The Hurt Locker
Directed by Kathryn Bigelow
Till now cinematic treatments of the Afghanistan and Iraq Wars have mostly taken overt, superficial political stances by focusing on the moral horrors precipitated by a misguided, meaningless and drawn-out occupation. Enter Kathryn Bigelow. The addictive thanatotic instinct, especially among an endangered species of disenfranchised macho men, has been her field of study over a three-decade career of subversive pulp (Near Dark, Point Break, Strange Days), and now with The Hurt Locker Bigelow’s made her Full Metal Jacket, a projection of personal preoccupations onto a symbolic theater of war. It’s a difficult character portrait of primal and sociopathic urges channeled into militaristic bravado, a portrait equally multi-layered and incomplete — but I’ll take it any day over, say, Lions for Lambs.
This time her Bodhi is Staff Sergeant William James (Jeremy Renner), a hot-dogging bomb squad unit leader specializing in dismantling IEDs. Rigged up in protective gear reminiscent of a deep-sea diver’s suit, James is a living Be All You Can Be commercial whose death-courting stunts are looked at in awe and contempt by two rattle-prone underlings (Anthony Mackie and Brian Geraghty). But while his shrapnel-scarred, bomb part collecting fetishist stands as a product of a dehumanizing era of technologically advanced war (his mirror image is an Iraqi boy gruesomely transformed into a human explosive) who must resort to greater and greater dosages of risk to feel alive, James’ selfless teamwork and genuine desire to administer justice in a foreign land belies any reduction of his motives to Frankenstein freakishness. Such anti-psychological complexity is visually realized by Bigelow’s meticulously visceral style, her handheld, multiple-camera viewpoints continually shifting the emphasis of vision, power and identification throughout an unconventionally episodic narrative.

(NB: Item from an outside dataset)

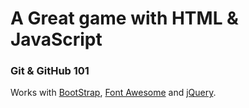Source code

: # A Great game with HTML & JavaScript

### Git & GitHub 101

Works with [BootStrap](http://getbootstrap.com/), [Font Awesome](http://fortawesome.github.io/Font-Awesome/) and  [jQuery](https://jquery.com/).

But back to our man in Baghdad: with his steely humanity and shit-eating grin masking a profound yet sublimated perversity, James outwardly resembles the cowboy-warrior image Bush pathetically failed to sustain over the course of the botched foreign misadventure into which he led the country. Bigelow and screenwriter Mark Boal are as enthralled by this image as they are disturbed by it, an ambivalence summed up in the film’s final, ironic shot of James swaggering back into desert action for one more rush as generic nu-metal blasts into the closing credits. A few years ago such a Marlboro Man parody — whether intentional or not — would have stung without qualification, but in the first major film about Iraq released during the Obama era the joke carries unintended weight. For James the arousal of playing footsie with oblivion never tapers; for the majority of Americans, any initial thrill has long since subsided. Bigelow explores the martial impulse that might pull James, and us, into war, but circumstances far beyond gung-ho bravado are keeping us there.